Part of the legal justification for bulk collection of Americans’ phone records is grounded in a little-known 1979 case, Smith v. Maryland, in which the Supreme Court ruled that the installation of the pen register on the phone of Michael Lee Smith without a warrant was not a violation of his Fourth Amendment rights. But as Jim Harper of the Cato Institute has explained, this interpretation of the case is wildly misleading.

“It is not possible to argue honestly that the facts of Smith are anything like the NSA’s bulk data collection. The police had weighty evidence implicating one man. The telephone company voluntarily applied a pen register, collecting analog information about the use of one phone line by that one suspect,” Harper wrote in August 2013. “I can’t think of a factual situation that could be at a further extreme than NSA’s telephone calling surveillance program.”

Add to Harper’s point that Section 215 of the USA Patriot Act allowed only the collection of records related to specific investigation into terrorism. It didn’t permit the bulk collection of all phone records of every American, a fact that was noted recently by the Second Circuit Court of Appeals.

Although several organizations and tech companies backed the USA Freedom Act, the bill wasn’t without opposition because it didn’t go far enough to protect Americans’ privacy. Sen. Rand Paul, R-Ky., made his opposition clear because he wanted the ability to offer amendments to strengthen the bill.

Others, like Rep. Justin Amash, R-Mich., believe the USA Freedom Act merely shifts the method of bulk collection from the National Security Agency to private phone companies. The USA Freedom Act, Amash said after it passed the House of Representatives in mid-May, “actually expands the statutory basis for the large-scale collection of most data.”

But with debate on the USA Freedom Act now over, at least for now, President Barack Obama’s signature on the bill, some may be asking what’s next.

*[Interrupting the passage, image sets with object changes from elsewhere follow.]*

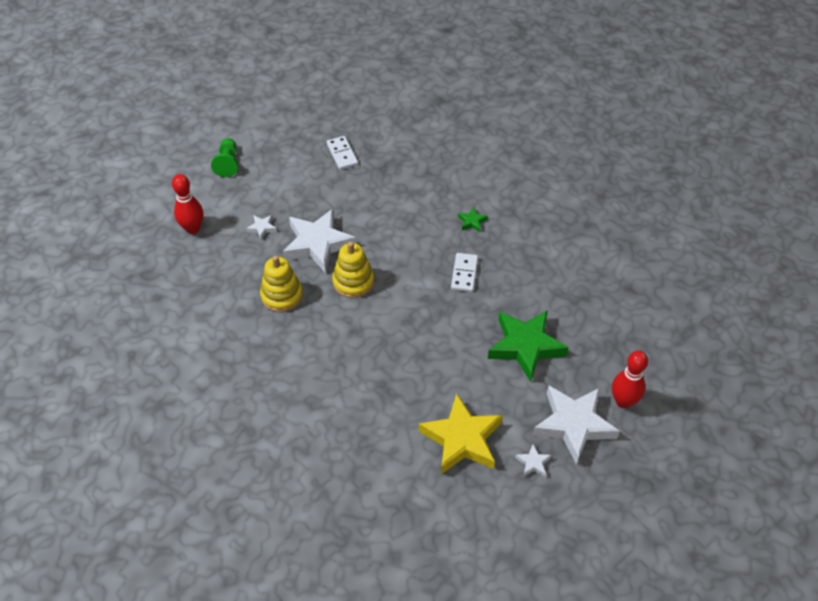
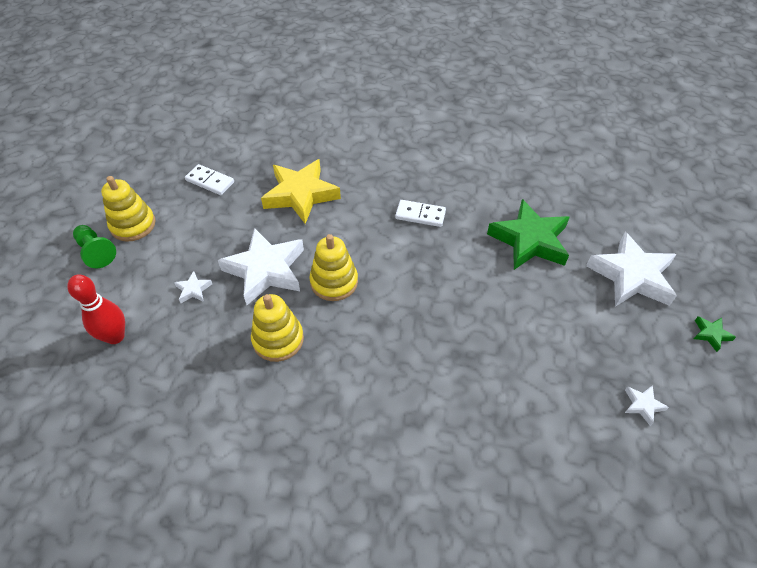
camera: 40 degrees left, 0 degrees up
yellow star [419,393,503,474] -> yellow star moved to [261,159,341,224]
white domino [451,253,478,292] -> white domino turned 45 degrees counterclockwise [395,200,446,227]
green star [458,207,488,232] -> green star moved to [694,316,736,352]
white star [515,444,552,477] -> white star moved to [625,385,669,426]
red bowling pin [612,351,648,408] -> none
none -> yellow stacking toy [101,176,156,242]

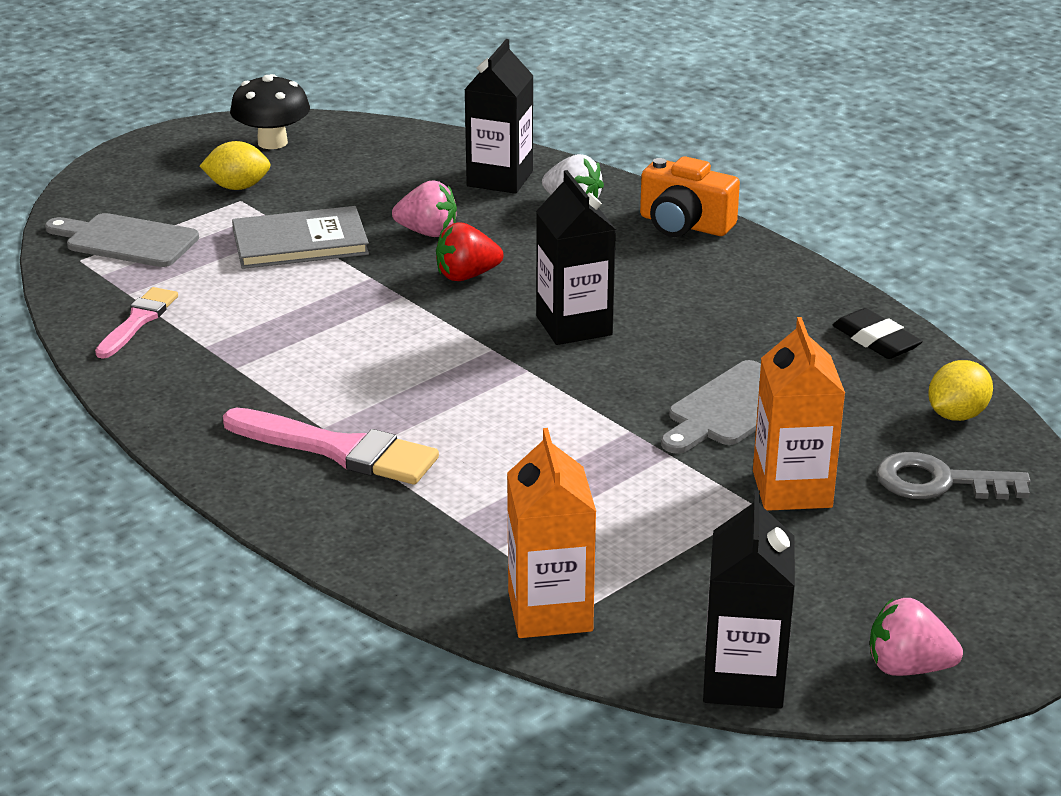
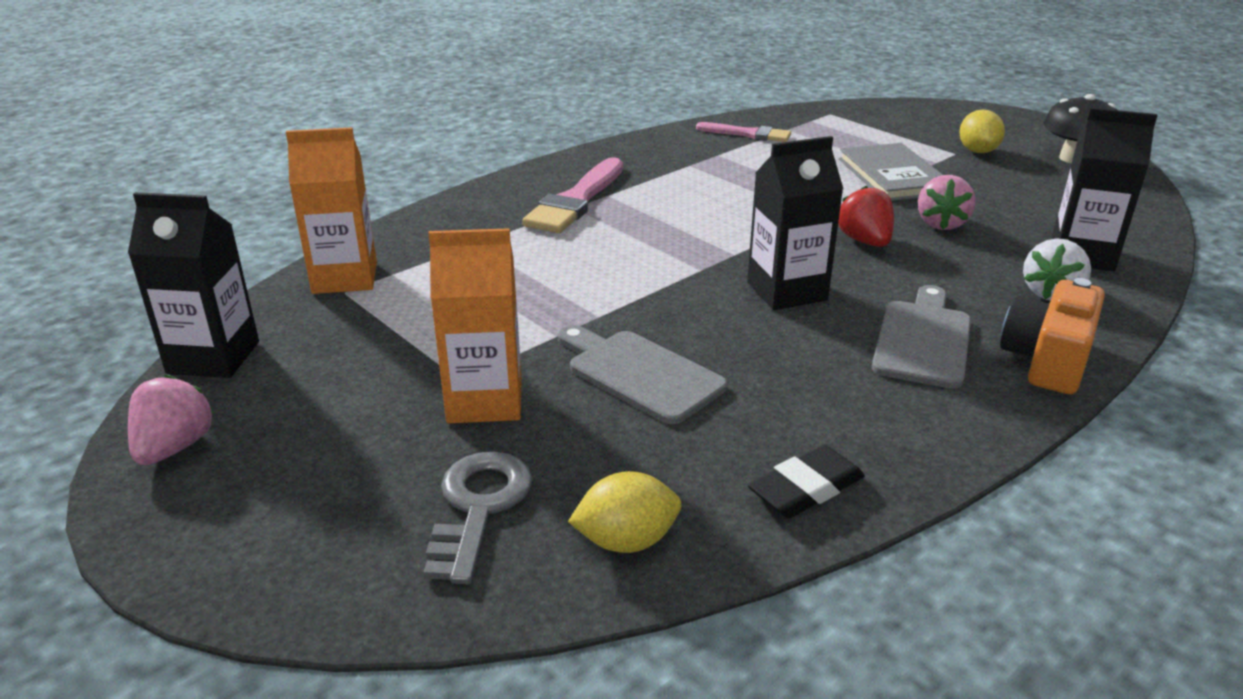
camera: 90 degrees right, 0 degrees up
grey cutting board [45,213,199,267] -> grey cutting board moved to [872,285,971,389]
yellow lemon [928,360,993,421] -> yellow lemon turned 60 degrees counterclockwise [568,471,681,553]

The Guardian reported on Wednesday that the administration is seeking to restart the bulk collection program “temporarily” to transition “the domestic surveillance effort to the telephone companies that generate the so-called ‘call detail records’ the government seeks to access.”

So, just to be clear, the administration will, according to The Guardian, “argue it needs to restart the program in order to end it.” Add that one to the growing list of Orwellian statements from this administration, and put it right under “if you like your health plan, you can keep it” and “never let a good crisis go to waste.”